Goiabada sem queijo
por Maurício Lara
Mineiro longe das montanhas é sempre reconhecido pelo sotaque. Até quando diz “alô”, ao telefone, o interlocutor percebe que está conversando com um cidadão natural das Alterosas, que fala “trem” e “uai”. Mas a identificação vai mais longe. Quando alguém nota que está conversando com um mineiro, dá logo um jeito de contar uma piada que tem um conterrâneo como personagem e que, quase sempre, tem queijo no meio. Então, a associação de mineiro com queijo é indissolúvel.
É por isso que a discussão atual sobre o queijo minas artesanal, aquele feito com leite cru, cresce tanto de importância. A ponto de merecer audiência pública na Assembléia Legislativa de Minas, com a do último dia 20 de abril, convocada pelos deputados Adelmo Carneiro Leão e Carlos Mosconi.
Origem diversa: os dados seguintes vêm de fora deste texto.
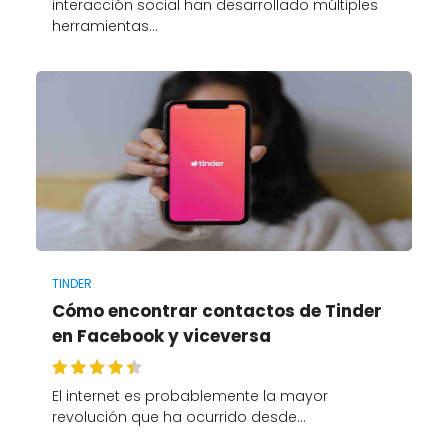
interacción social han desarrollado múltiples
herramientas…
TINDER
Cómo encontrar contactos de Tinder
en Facebook y viceversa
El internet es probablemente la mayor
revolución que ha ocurrido desde…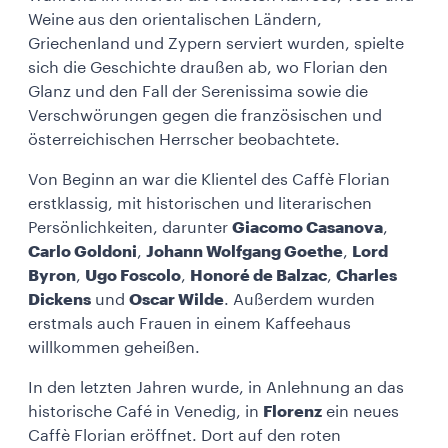
Weine aus den orientalischen Ländern,
Griechenland und Zypern serviert wurden, spielte
sich die Geschichte draußen ab, wo Florian den
Glanz und den Fall der Serenissima sowie die
Verschwörungen gegen die französischen und
österreichischen Herrscher beobachtete.
Von Beginn an war die Klientel des Caffè Florian
erstklassig, mit historischen und literarischen
Persönlichkeiten, darunter
Giacomo Casanova
,
Carlo Goldoni
,
Johann Wolfgang Goethe
,
Lord
Byron
,
Ugo Foscolo
,
Honoré de Balzac
,
Charles
Dickens
und
Oscar Wilde
. Außerdem wurden
erstmals auch Frauen in einem Kaffeehaus
willkommen geheißen.
In den letzten Jahren wurde, in Anlehnung an das
historische Café in Venedig, in
Florenz
ein neues
Caffè Florian eröffnet. Dort auf den roten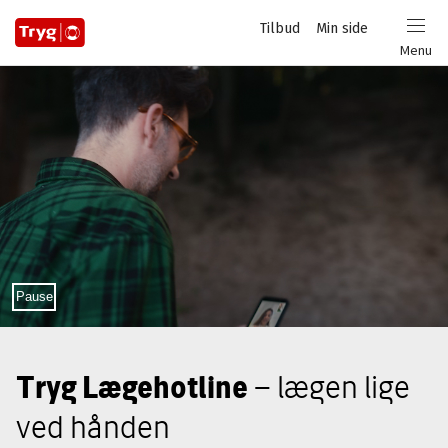
Privat
Tilbud
Min side
Login
Menu
Sæt video på pause
Pause
Tryg Lægehotline
– lægen lige
ved hånden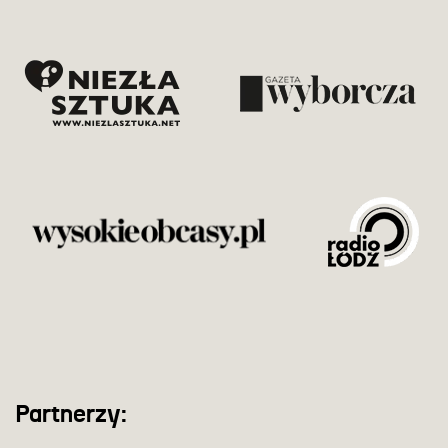
Partnerzy: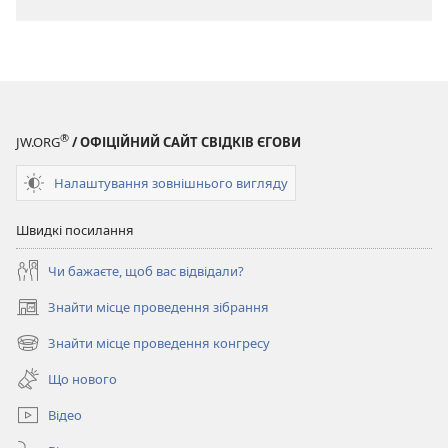
завантаження
публікацій
ЖУРНАЛИ
8 червня
2003
®
JW.ORG
/ ОФІЦІЙНИЙ САЙТ СВІДКІВ ЄГОВИ
Налаштування зовнішнього вигляду
Швидкі посилання
Чи бажаєте, щоб вас відвідали?
Знайти місце проведення зібрання
(відкривається
у
Знайти місце проведення конгресу
(відкривається
новому
у
вікні)
Що нового
новому
вікні)
Відео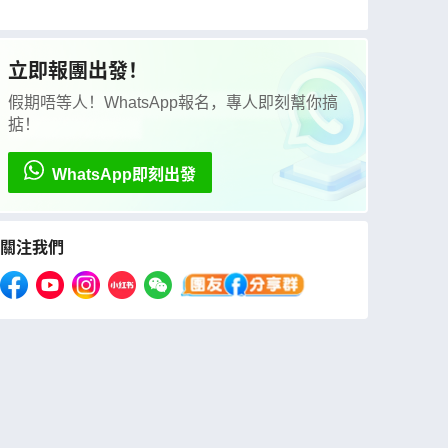
麗多大教堂、馬德里大皇宮、参觀白色山城、塞
哥納亞古城遊、安排欣賞佛蘭明哥歌舞表演連地
道晚餐、品嚐海鮮飯、牛尾餐、小吃TAPS
立即報團出發！
假期唔等人！WhatsApp報名，專人即刻幫你搞
掂！
WhatsApp即刻出發
關注我們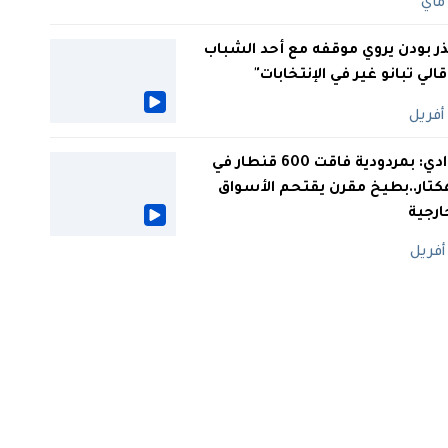
ر بودن يروي موقفه مع أحد الشباب
 قالي تبانو غير في الإنتخابات"
الوادي: بمردودية فاقت 600 قنطار في
كتار..بطيخ مقرن يقتحم الأسواق
ارجية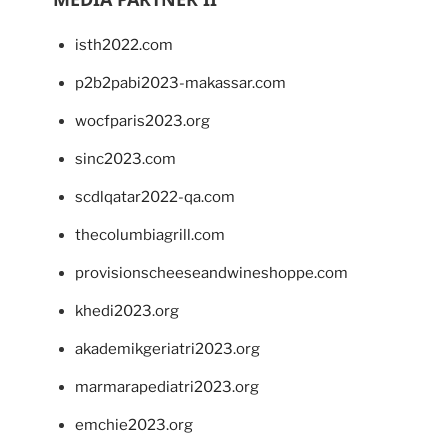
isth2022.com
p2b2pabi2023-makassar.com
wocfparis2023.org
sinc2023.com
scdlqatar2022-qa.com
thecolumbiagrill.com
provisionscheeseandwineshoppe.com
khedi2023.org
akademikgeriatri2023.org
marmarapediatri2023.org
emchie2023.org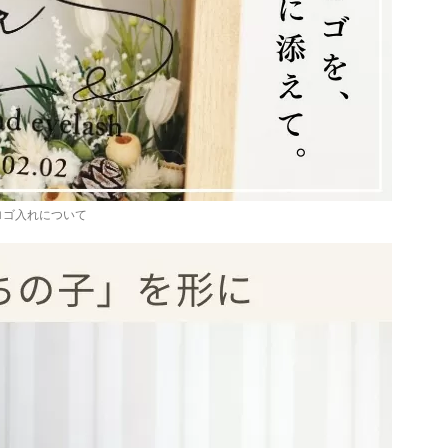
ロゴ入れについて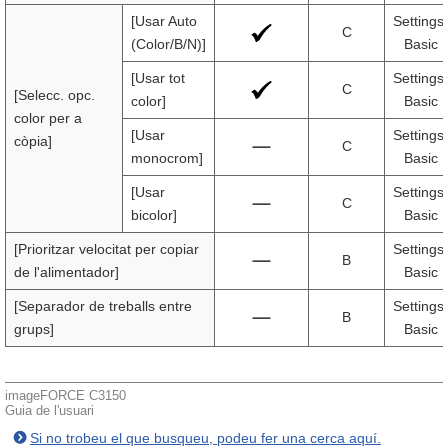
[Usar Auto
Settings
C
(Color/B/N)]
Basic 
[Usar tot
Settings
C
[Selecc. opc.
color]
Basic 
color per a
[Usar
Settings
còpia]
C
monocrom]
Basic 
[Usar
Settings
C
bicolor]
Basic 
[Prioritzar velocitat per copiar
Settings
B
de l'alimentador]
Basic 
[Separador de treballs entre
Settings
B
grups]
Basic 
imageFORCE C3150
Guia de l'usuari
Si no trobeu el que busqueu, podeu fer una cerca aquí.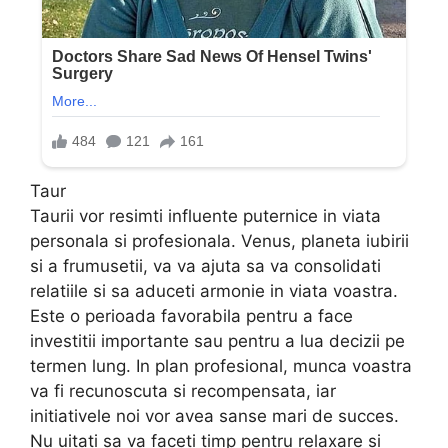
Taur
Taurii vor resimti influente puternice in viata
personala si profesionala. Venus, planeta iubirii
si a frumusetii, va va ajuta sa va consolidati
relatiile si sa aduceti armonie in viata voastra.
Este o perioada favorabila pentru a face
investitii importante sau pentru a lua decizii pe
termen lung. In plan profesional, munca voastra
va fi recunoscuta si recompensata, iar
initiativele noi vor avea sanse mari de succes.
Nu uitati sa va faceti timp pentru relaxare si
É uma situação estranha, em que se ficar o bicho come, se correr o bicho pega. Há uma legislação sanitária a ser cumprida, dezenas de milhares de pequenos produtores que não sabem o que fazer e milhões de consumidores que vão ter de esperar a solução da pendenga.
Aliás, não é justo dizer que os queijeiros não sabem o que fazer, porque, se tem uma coisa que eles fazem muito bem, há séculos, é queijo saboroso. Mas novos ingredientes entraram na receita. A preocupação das autoridades com as condições sanitárias é meritória. Em tempos modernos, não dá para deixar produto contaminado ou inadequado para o consumo em bancas de mercados.
Esse é um lado da história, mas há outros. Na outra ponta, os produtores, que sabem fazer queijo muito bem, não têm idéia de como vão fazer para atender às exigências da legislação. Eles não podem parar de fazer queijo, porque precisam da renda; eles não podem parar de vender queijo, porque há gente interessada em saborear a iguaria; e as autoridades sanitárias, de sua parte, não podem ficar de braços cruzados.
Nas exigências, além de vacinas, de controles sanitários e até de especificações para o rótulo do produto, há uma análise laboratorial microbiológica e físico química da água e do queijo. Se aqui no texto a exigência é difícil de entender, imaginem para um produtor da agricultura familiar. É grego, esperanto ou javanês. Se ele pudesse, seria mais fácil fechar o botequim, ou melhor, abandonar a queijaria e passar a cantar em outra freguesia. Mas, em que outra freguesia, se ele só tem aquela?
Os entendidos calculam que, para legalizar tudo, atender as exigências e obter o registro de produtor autorizado e fiscalizado, o cidadão gastaria em torno de R$ 20 mil. É dinheiro demais para quem, até agora, ganhou a vida cuidando das vacas e fazendo seu queijinho. Não é à-toa que, dos 30 mil produtores de queijo artesanal que as autoridades calculam existir em Minas, menos de duas centenas tenham conseguido o tal registro. Logo, a imensa maioria foi, sumariamente, empurrada para a clandestinidade.
Então, está instaurado o dilema. A necessidade de defesa da saúde pública versus a dificuldade dos produtores para se enquadrarem nas normas sanitárias corretas. No outro lado do balcão, o produtor que vai chegar ao mercado e perguntar pelo seu queijinho semanal. É difícil imaginar a goiabada de Minas sem um legítimo queijo mineiro acompanhando, mas o doce corre risco de ficar sozinho na mesa, sem o tradicional companheiro. Quer dizer, pelo menos até que os produtores de goiabada também tenham que se virar para atender a novas normas técnicas.